When a line in the listing below contains the word "Gradient", return a copy of that line.

* _TASK MATERIAL_
=-=-=-=-=
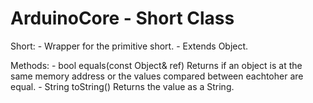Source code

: # ArduinoCore - Short Class

Short:
    - Wrapper for the primitive short.
    - Extends Object.
    
Methods:
    - bool equals(const Object& ref) Returns if an object is at the same memory address or the values compared between eachtoher are equal.
    - String toString() Returns the value as a String.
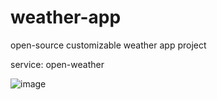 # weather-app
open-source customizable weather app project

service: open-weather

![image](https://github.com/abuxTM/weather-app/assets/104513379/12b0ef3d-7157-4a1f-b2b3-63c1b145d253)
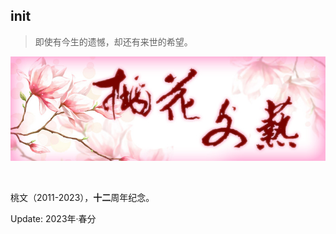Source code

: ## init

> 即使有今生的遗憾，却还有来世的希望。

![](https://github.com/taohuawenyi/init/blob/master/Resource/thwy.jpg)

<br>

<!-- 
🎵 彩虹 - 乔楚熙
<audio id="audio" controls="controls">
    <source id="mp3" src="https://github.com/taohuawenyi/init/blob/master/Resource/caihong.mp3">
    Your browser does not support the Audio tag.
</audio>
 -->
 
桃文（2011-2023），**十二**周年纪念。

Update: 2023年·春分

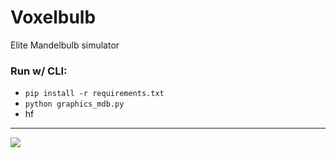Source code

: # Voxelbulb

Elite Mandelbulb simulator

### Run w/ CLI:
- `pip install -r requirements.txt`
- `python graphics_mdb.py`
- hf

<hr/>

![](DIR-Screenshots/GIF-0.gif)
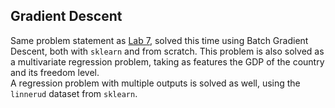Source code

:## Gradient Descent

Same problem statement as [Lab 7](../Lab7), solved this time using Batch Gradient Descent, both with `sklearn` and from scratch.
This problem is also solved as a multivariate regression problem, taking as features the GDP of the country and its freedom level. 
<br>
A regression problem with multiple outputs is solved as well, using the `linnerud` dataset from `sklearn`.

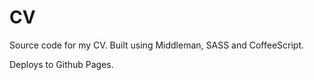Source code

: CV
==

Source code for my CV. Built using Middleman, SASS and CoffeeScript.

Deploys to Github Pages.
=-=-=-=-=
* _ANSWER_
:## Gradient Descent
Same problem statement as [Lab 7](../Lab7), solved this time using Batch Gradient Descent, both with `sklearn` and from scratch.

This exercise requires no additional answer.